> Input data:
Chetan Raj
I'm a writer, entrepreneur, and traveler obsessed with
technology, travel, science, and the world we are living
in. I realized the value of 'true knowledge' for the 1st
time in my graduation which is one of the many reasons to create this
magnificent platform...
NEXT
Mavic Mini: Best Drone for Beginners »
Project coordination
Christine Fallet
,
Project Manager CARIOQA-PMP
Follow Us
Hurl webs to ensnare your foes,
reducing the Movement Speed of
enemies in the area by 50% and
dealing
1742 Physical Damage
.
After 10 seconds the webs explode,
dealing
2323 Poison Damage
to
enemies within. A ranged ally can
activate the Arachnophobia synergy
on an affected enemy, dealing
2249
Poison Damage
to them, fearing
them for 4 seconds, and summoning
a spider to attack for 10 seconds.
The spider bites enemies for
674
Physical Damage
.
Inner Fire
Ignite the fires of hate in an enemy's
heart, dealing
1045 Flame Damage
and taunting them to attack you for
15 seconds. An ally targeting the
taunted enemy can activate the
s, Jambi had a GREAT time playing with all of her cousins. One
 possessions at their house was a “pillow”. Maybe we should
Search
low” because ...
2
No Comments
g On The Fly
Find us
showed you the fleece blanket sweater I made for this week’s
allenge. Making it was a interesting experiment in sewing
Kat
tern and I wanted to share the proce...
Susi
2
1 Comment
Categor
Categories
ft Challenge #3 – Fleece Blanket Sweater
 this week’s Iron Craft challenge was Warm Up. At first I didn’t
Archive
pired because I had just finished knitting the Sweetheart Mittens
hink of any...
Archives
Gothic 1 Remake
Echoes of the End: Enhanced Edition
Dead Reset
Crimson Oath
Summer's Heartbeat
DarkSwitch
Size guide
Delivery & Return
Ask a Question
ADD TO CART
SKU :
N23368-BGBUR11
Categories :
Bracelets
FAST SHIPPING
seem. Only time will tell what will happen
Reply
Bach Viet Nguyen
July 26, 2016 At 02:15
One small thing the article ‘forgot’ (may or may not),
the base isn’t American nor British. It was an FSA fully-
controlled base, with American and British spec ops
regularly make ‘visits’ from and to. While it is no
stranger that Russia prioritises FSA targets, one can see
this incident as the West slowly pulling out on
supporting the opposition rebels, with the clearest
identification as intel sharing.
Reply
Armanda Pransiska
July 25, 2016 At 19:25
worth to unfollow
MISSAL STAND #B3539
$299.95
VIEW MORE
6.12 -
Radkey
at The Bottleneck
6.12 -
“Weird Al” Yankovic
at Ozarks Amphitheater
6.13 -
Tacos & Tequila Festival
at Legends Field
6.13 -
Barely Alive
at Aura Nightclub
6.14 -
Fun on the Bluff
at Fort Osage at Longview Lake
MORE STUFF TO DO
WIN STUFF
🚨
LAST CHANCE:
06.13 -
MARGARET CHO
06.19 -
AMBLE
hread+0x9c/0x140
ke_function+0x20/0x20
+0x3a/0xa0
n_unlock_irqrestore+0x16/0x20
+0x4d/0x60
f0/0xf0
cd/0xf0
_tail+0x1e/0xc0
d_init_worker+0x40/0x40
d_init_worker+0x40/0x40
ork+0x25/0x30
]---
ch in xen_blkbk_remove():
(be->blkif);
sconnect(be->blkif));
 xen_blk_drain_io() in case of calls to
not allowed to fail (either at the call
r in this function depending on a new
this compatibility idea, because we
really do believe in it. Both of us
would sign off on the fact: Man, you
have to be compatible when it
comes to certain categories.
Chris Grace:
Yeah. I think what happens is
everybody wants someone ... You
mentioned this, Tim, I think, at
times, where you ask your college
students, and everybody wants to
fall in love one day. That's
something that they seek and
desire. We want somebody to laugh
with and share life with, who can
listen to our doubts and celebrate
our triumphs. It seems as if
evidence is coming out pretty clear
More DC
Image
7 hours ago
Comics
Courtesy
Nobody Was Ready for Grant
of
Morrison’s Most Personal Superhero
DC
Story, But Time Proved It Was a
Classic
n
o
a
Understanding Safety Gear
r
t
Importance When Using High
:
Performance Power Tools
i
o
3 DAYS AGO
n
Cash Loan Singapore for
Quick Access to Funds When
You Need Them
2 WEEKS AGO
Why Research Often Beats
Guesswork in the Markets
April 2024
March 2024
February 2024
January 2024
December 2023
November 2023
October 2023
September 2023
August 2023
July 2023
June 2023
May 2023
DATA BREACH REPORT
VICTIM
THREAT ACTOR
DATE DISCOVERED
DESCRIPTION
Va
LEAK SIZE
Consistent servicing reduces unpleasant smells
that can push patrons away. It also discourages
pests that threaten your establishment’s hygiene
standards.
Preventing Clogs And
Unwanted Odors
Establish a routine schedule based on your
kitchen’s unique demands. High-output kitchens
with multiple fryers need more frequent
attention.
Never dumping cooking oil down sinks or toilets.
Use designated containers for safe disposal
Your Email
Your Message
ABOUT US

> Activity:
Give the text read from every record as one numbered list of lines, leaving out any blank lines.

> Answer to this task:
1. Chetan Raj
2. I'm a writer, entrepreneur, and traveler obsessed with
3. technology, travel, science, and the world we are living
4. in. I realized the value of 'true knowledge' for the 1st
5. time in my graduation which is one of the many reasons to create this
6. magnificent platform...
7. NEXT
8. Mavic Mini: Best Drone for Beginners »
9. Project coordination
10. Christine Fallet
11. ,
12. Project Manager CARIOQA-PMP
13. Follow Us
14. Hurl webs to ensnare your foes,
15. reducing the Movement Speed of
16. enemies in the area by 50% and
17. dealing
18. 1742 Physical Damage
19. .
20. After 10 seconds the webs explode,
21. dealing
22. 2323 Poison Damage
23. to
24. enemies within. A ranged ally can
25. activate the Arachnophobia synergy
26. on an affected enemy, dealing
27. 2249
28. Poison Damage
29. to them, fearing
30. them for 4 seconds, and summoning
31. a spider to attack for 10 seconds.
32. The spider bites enemies for
33. 674
34. Physical Damage
35. .
36. Inner Fire
37. Ignite the fires of hate in an enemy's
38. heart, dealing
39. 1045 Flame Damage
40. and taunting them to attack you for
41. 15 seconds. An ally targeting the
42. taunted enemy can activate the
43. s, Jambi had a GREAT time playing with all of her cousins. One
44.  possessions at their house was a “pillow”. Maybe we should
45. Search
46. low” because ...
47. 2
48. No Comments
49. g On The Fly
50. Find us
51. showed you the fleece blanket sweater I made for this week’s
52. allenge. Making it was a interesting experiment in sewing
53. Kat
54. tern and I wanted to share the proce...
55. Susi
56. 2
57. 1 Comment
58. Categor
59. Categories
60. ft Challenge #3 – Fleece Blanket Sweater
61.  this week’s Iron Craft challenge was Warm Up. At first I didn’t
62. Archive
63. pired because I had just finished knitting the Sweetheart Mittens
64. hink of any...
65. Archives
66. Gothic 1 Remake
67. Echoes of the End: Enhanced Edition
68. Dead Reset
69. Crimson Oath
70. Summer's Heartbeat
71. DarkSwitch
72. Size guide
73. Delivery & Return
74. Ask a Question
75. ADD TO CART
76. SKU :
77. N23368-BGBUR11
78. Categories :
79. Bracelets
80. FAST SHIPPING
81. seem. Only time will tell what will happen
82. Reply
83. Bach Viet Nguyen
84. July 26, 2016 At 02:15
85. One small thing the article ‘forgot’ (may or may not),
86. the base isn’t American nor British. It was an FSA fully-
87. controlled base, with American and British spec ops
88. regularly make ‘visits’ from and to. While it is no
89. stranger that Russia prioritises FSA targets, one can see
90. this incident as the West slowly pulling out on
91. supporting the opposition rebels, with the clearest
92. identification as intel sharing.
93. Reply
94. Armanda Pransiska
95. July 25, 2016 At 19:25
96. worth to unfollow
97. MISSAL STAND #B3539
98. $299.95
99. VIEW MORE
100. 6.12 -
101. Radkey
102. at The Bottleneck
103. 6.12 -
104. “Weird Al” Yankovic
105. at Ozarks Amphitheater
106. 6.13 -
107. Tacos & Tequila Festival
108. at Legends Field
109. 6.13 -
110. Barely Alive
111. at Aura Nightclub
112. 6.14 -
113. Fun on the Bluff
114. at Fort Osage at Longview Lake
115. MORE STUFF TO DO
116. WIN STUFF
117. 🚨
118. LAST CHANCE:
119. 06.13 -
120. MARGARET CHO
121. 06.19 -
122. AMBLE
123. hread+0x9c/0x140
124. ke_function+0x20/0x20
125. +0x3a/0xa0
126. n_unlock_irqrestore+0x16/0x20
127. +0x4d/0x60
128. f0/0xf0
129. cd/0xf0
130. _tail+0x1e/0xc0
131. d_init_worker+0x40/0x40
132. d_init_worker+0x40/0x40
133. ork+0x25/0x30
134. ]---
135. ch in xen_blkbk_remove():
136. (be->blkif);
137. sconnect(be->blkif));
138.  xen_blk_drain_io() in case of calls to
139. not allowed to fail (either at the call
140. r in this function depending on a new
141. this compatibility idea, because we
142. really do believe in it. Both of us
143. would sign off on the fact: Man, you
144. have to be compatible when it
145. comes to certain categories.
146. Chris Grace:
147. Yeah. I think what happens is
148. everybody wants someone ... You
149. mentioned this, Tim, I think, at
150. times, where you ask your college
151. students, and everybody wants to
152. fall in love one day. That's
153. something that they seek and
154. desire. We want somebody to laugh
155. with and share life with, who can
156. listen to our doubts and celebrate
157. our triumphs. It seems as if
158. evidence is coming out pretty clear
159. More DC
160. Image
161. 7 hours ago
162. Comics
163. Courtesy
164. Nobody Was Ready for Grant
165. of
166. Morrison’s Most Personal Superhero
167. DC
168. Story, But Time Proved It Was a
169. Classic
170. n
171. o
172. a
173. Understanding Safety Gear
174. r
175. t
176. Importance When Using High
177. :
178. Performance Power Tools
179. i
180. o
181. 3 DAYS AGO
182. n
183. Cash Loan Singapore for
184. Quick Access to Funds When
185. You Need Them
186. 2 WEEKS AGO
187. Why Research Often Beats
188. Guesswork in the Markets
189. April 2024
190. March 2024
191. February 2024
192. January 2024
193. December 2023
194. November 2023
195. October 2023
196. September 2023
197. August 2023
198. July 2023
199. June 2023
200. May 2023
201. DATA BREACH REPORT
202. VICTIM
203. THREAT ACTOR
204. DATE DISCOVERED
205. DESCRIPTION
206. Va
207. LEAK SIZE
208. Consistent servicing reduces unpleasant smells
209. that can push patrons away. It also discourages
210. pests that threaten your establishment’s hygiene
211. standards.
212. Preventing Clogs And
213. Unwanted Odors
214. Establish a routine schedule based on your
215. kitchen’s unique demands. High-output kitchens
216. with multiple fryers need more frequent
217. attention.
218. Never dumping cooking oil down sinks or toilets.
219. Use designated containers for safe disposal
220. Your Email
221. Your Message
222. ABOUT US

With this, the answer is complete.